The typical examples that I see are largely convenience samples at both the cluster-level and the participant-level. The clusters are not necessarily a random sample of possible clusters. The samples within clusters are not necessarily random within clusters. For example, a researcher may have collected data from 300 participants from 80 stores. And The distribution of employees per store is skewed such that some stores provide only one or two participants and other stores provide 15 to 20 participants. Such a sampling design is not trying to be a representative sample of a defined population as might be encountered in a national pole. Rather these social science studies are using the limited resources available regarding the availability of participants to maximise sample size for analyses.

The Problem:
The main issue is that statistics that assume independence of observations will yield standard errors that are smaller than they should be. Thus, the researcher is more likely to conclude that an effect (e.g., a difference between group means; a correlation; a regression; etc.) is statistically significant regardless of whether an effect is actually present in the population.

However, introducing a multilevel modelling framework or some other standard error adjustment procedure often introduces greater complexity into the modelling task. In addition, having a large number of clusters some of which only have a  few cases may introduce estimation issues. Thus, researchers sometimes want to justify the use of standard techniques that assume independence.

General Discussion:
The following three pages provide useful information on the topic.
A Few Thoughts on How to Deal with This Situation: 
1. Think about the Cluster Effect:  Are there reasons to expect participants to be more similar within clusters on the outcome variable? One way to approach this is to think about what correlates with the outcome variables and think about whether the clusters are likely to differ in their mean levels on these predictors. For example, if all stores tend to be fairly similar, the participants do not interact, and the outcome variable has little to do with geography or the workplace itself, then the effect of store may be close to zero. 

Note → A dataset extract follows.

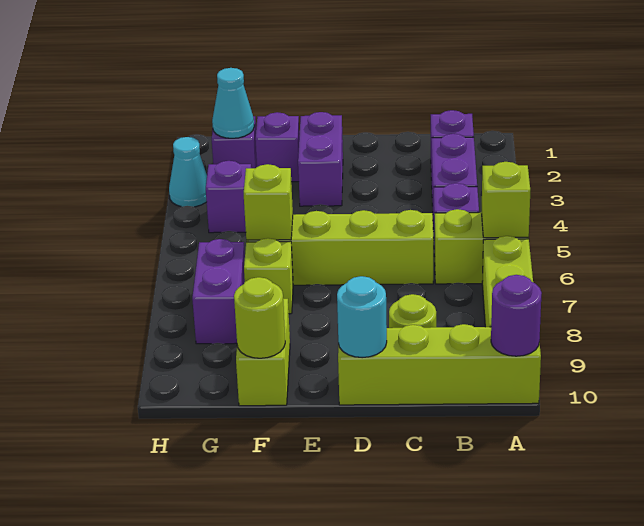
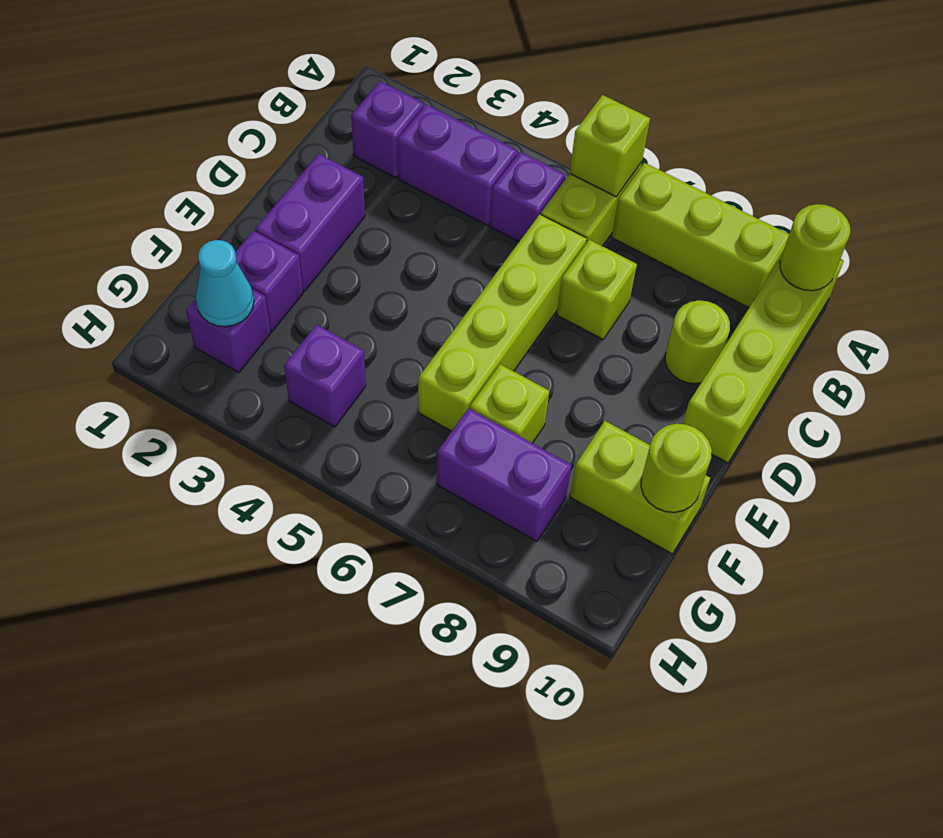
purple round brick A10 level 2 -> lime round brick A10 level 2
cyan round brick D10 level 2 -> none
purple brick E2:E3 level 1 -> purple brick D2:E2 level 1
lime brick F6 level 2 -> lime brick C7 level 1
cyan cone H3 level 1 -> none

2. Estimate the Cluster Effect: Assess the extent to which cluster explains variance in the outcome variable. Most assessments are based on first estimating some form of intraclass correlation (ICC). SPSS has the MIXED procedure. R has the multilevel package and the psychometric package which both uses the nlme package. The typical procedure involves running a model with cluster as a random effect on the outcome variable potentially with additional predictors in the model. 
ICC = var(cluster) / [var(cluster) + var(error)] (see Wikipedia or UCLA or Hedges and Hedberg for details)

3. Adopt a Procedure: 
Thus, if researchers choose to ignore the clustering, they need to make a strong argument from theory and from the data that it is appropriate. This argument should include some or all of the following points if they are applicable:

  1. ICC is close to zero. It should be noted that the UCLA post suggests that ICCs equal to .01 are still likely to bias standard errors.
  2. Theory suggests that there is no reason to expect clusters to effect the dependent variable
  3. Prior research suggests little to no clustering effect
  4. The intended audience is less likely to comprehend the more sophisticated techniques
  5. It is standard in the literature to ignore the clustering
  6. p values are sufficiently small that results would be robust anyway
  7. the purpose of the analyses is exploratory
  8. the number of participants per cluster is small
  9. a multilevel model or some other more sophisticated procedure was tried and yielded the same substantive results. 
  10. a multilevel model or some other more sophisticated procedure was tried and could not be run due to estimation issues. 
The most important element of this argument is that the ICC is close to zero. However, even with all this, a reviewer may still not accept the argument, and expect a more sophisticated approach to be adopted.

If the ICC does suggest that cluster explains variance in the outcome variable, then the above links (under General Discussion) suggest ways of modelling the data (e.g., multilevel modelling, adjusting standard errors, etc.).


  1. "It is standard in the literature to ignore the clustering"

    Be careful distinguishing between "a strong argument...that it is appropriate" and "convincing reviewers." Literature standards can just as easily be based in poor analytic techniques, and while saying "well everyone else does it!" may get your piece published, it does no one any good in the long run.

  2. Hi Richard,
    Great comment. I considered not including the point about standards in the literature for the reasons that you outline.

    "Everybody does it" can be a shorthand for justifiable reasons (e.g., there tends to be low ICCs in the field) or
    it can represent a form of superficial analysis that perpetuates poor statistical practice.